After the pregnancy coverage period ends, the same mother cannot earn more than 30% of the federal poverty level, or approximately $7,000 one year for a family of three, to qualify for Medicaid in Florida.

Florida also has categorical exclusions for Medicaid coverage. Single adults without dependent children or with physical disabilities cannot qualify. Only adults who meet the income limits and who are also pregnant or have dependent children, or who are blind or disabled, or who are 65 and older can qualify.

Children whose parents respect the state income limits – between $31,000 and $46,000 for a family of three – also eligible for Medicaid coverage in Florida.

More than 5.2 million Floridians were enrolled in Medicaid as of April and about half of them are children, according to the state. Agency for Healthcare Administration, which administers the program. Medicaid enrollment increased steadily in Florida and elsewhere since the federal government declared a public health emergency due to the COVID-19 pandemic in March 2020.

Due to the public health emergency, the federal government has given states a small increase in their Medicaid payments. In return, states agreed not to delist people who obtained Medicaid coverage unless they left the state.

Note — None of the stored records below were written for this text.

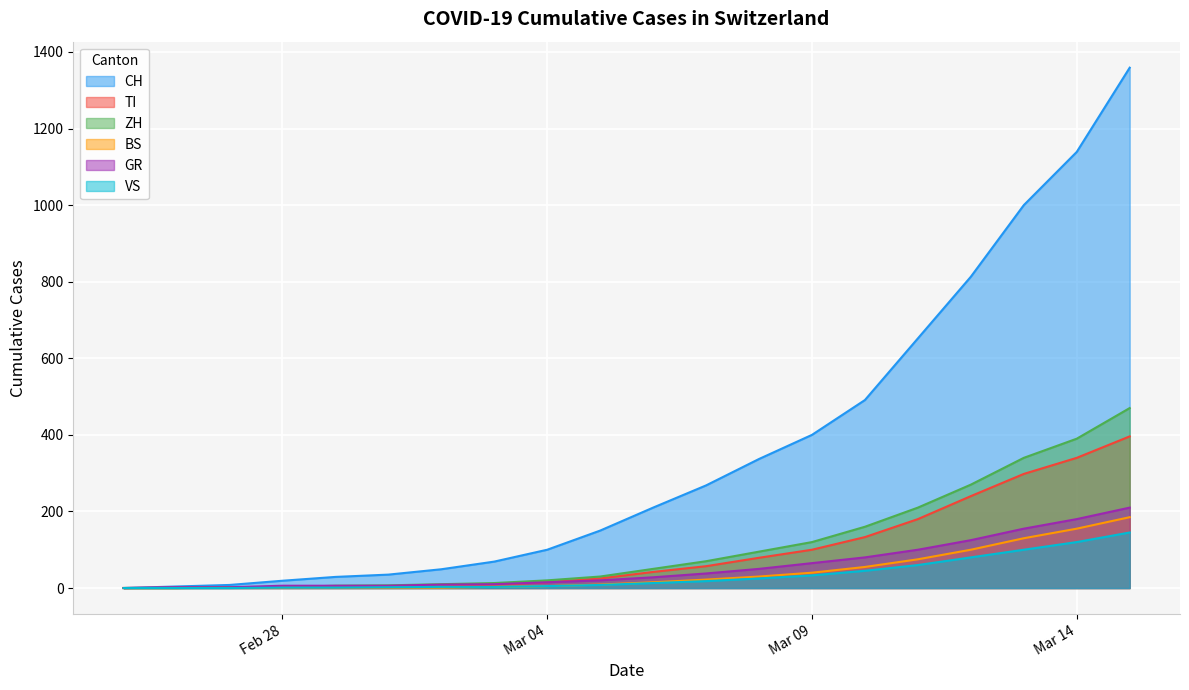

Which series has the largest range (max minus min)?

CH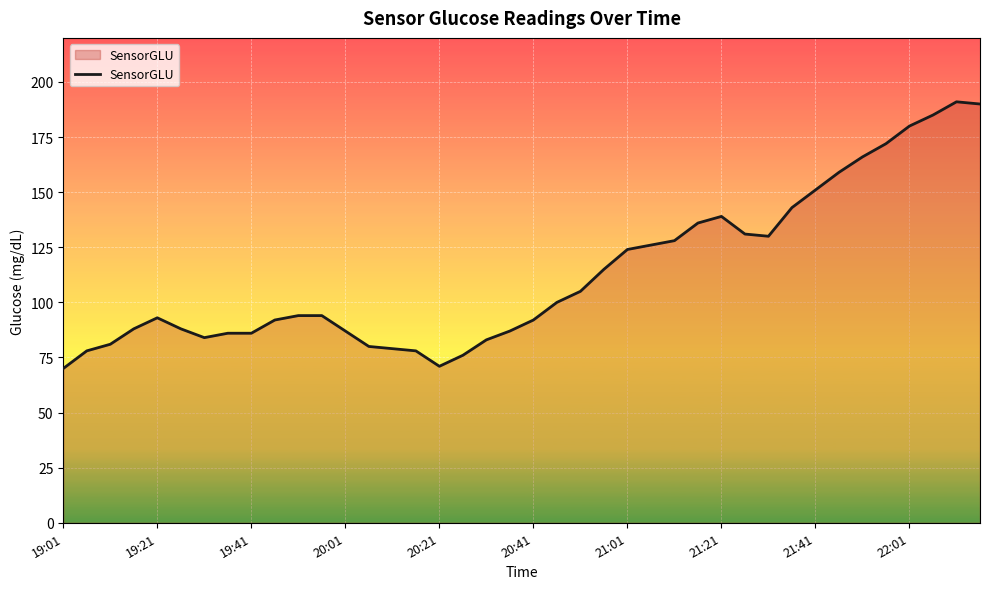

What is the difference between the maximum and minimum values?

121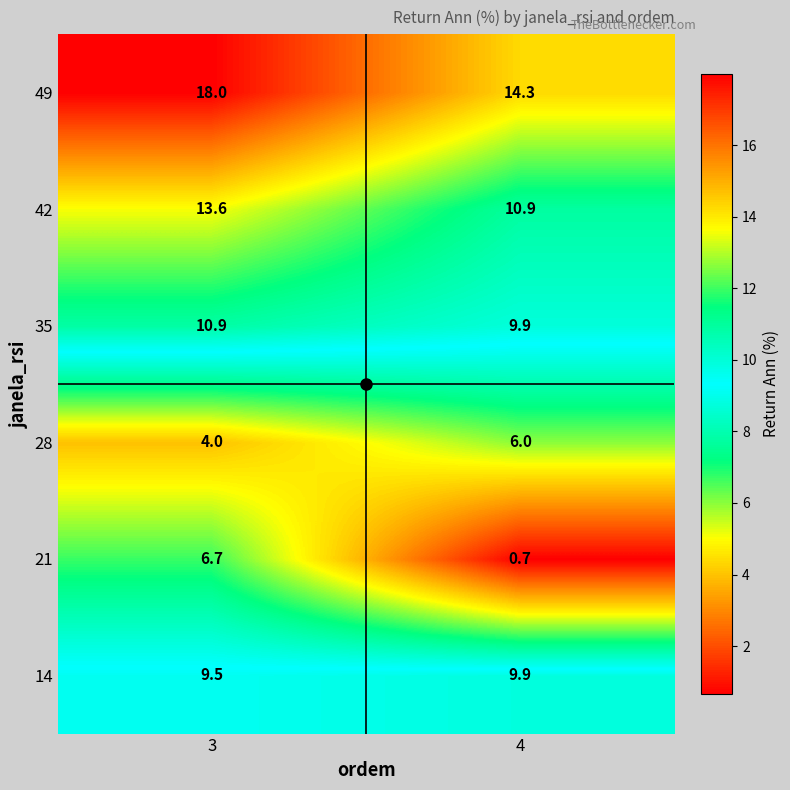

What is the difference between the maximum and minimum values in the 35 series?

1.0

Millions of Floridians could lose health coverage

Once the public health emergency is over, possibly as early as October, Florida OH THAT will be responsible for restarting annual renewals for all in their Medicaid programs if they have been unable to verify eligibility – a huge administrative undertaking that could result in the loss of coverage for millions of Floridians, especially children .

Although many more Floridians have Medicaid coverage now than before the pandemic, Yager with the Florida Health Justice Project said it is important to remember that health insurance coverage does not necessarily equal access and care.

Many Floridians on Medicaid are experiencing long wait times to see a doctor or have received special medical services, and Yager said monitoring whether there are enough doctors and other care providers will be key. healthcare to serve the Medicaid population.

“Anyone can have Medicaid, but are they able to find a health care provider who is in their network in their area,” she said. “Are there enough mental health care providers in a particular area? This is something we’re going to want to keep in mind moving forward. »

© 2022 Miami Herald. Visit miamiherald.com. Distributed by Tribune Content Agency, LLC.